I have a regression problem and compare different types of regressiont trees (simple regression tree, random forest, gradient boosted tree and the tree ensemble learner. The data I use has been joined, filtered and preprocessed in many ways. For this reason I use a domain calculator and drop possible values and min/max values of alle attributes.
I found differences between models with or without the use of the domain calculator (using cross fold validation). Most models score considerably lower with the domain calculator, especially the gradient boosted tree shows a serious decline of the scored statistics. One model seems not to be feasible for the use of the domain calculator: the simple regression tree. What is the reason for this? Do some models make use of domain information to learn the model and the simple regression learner not?

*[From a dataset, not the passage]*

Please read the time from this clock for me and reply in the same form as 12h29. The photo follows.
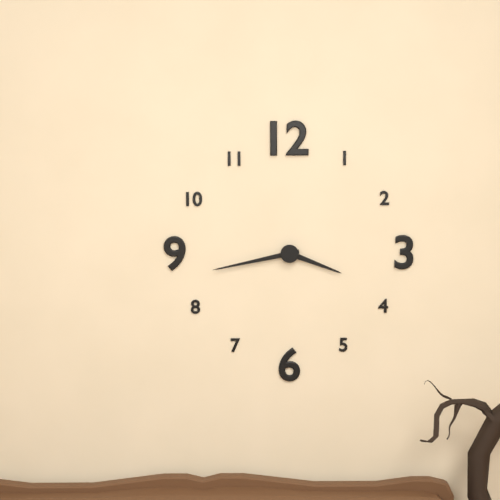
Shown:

the nodes you use are all related as they use the same code for their data handling and tree building the only difference between the nodes is that they build different kinds of ensembles (random forest and tree ensemble are actually pretty much the same but the tree ensemble gives you more options and is therefore more complex).
To answer your question: All of the mentioned nodes handle domain information in the same way which makes this strange behavior very odd.
Do the nodes give any kind of warning message like "x column(s) were ignored due to missing domain..." ?
The ndoes will drop domains without domain information by default, so if most of your columns do not contain domain information, most columns are not used for training and hence it is not surprising that the resulting models score considerably lower.
You also mentioned that the simple regression tree could not be build. Can you provide the error message?
I hope we can figure this one out.
Thanks for your reply. I did some additional examination and discovered the differences are caused by the button Restrict number of possible values in the domain calculator nodes. The results now are the same.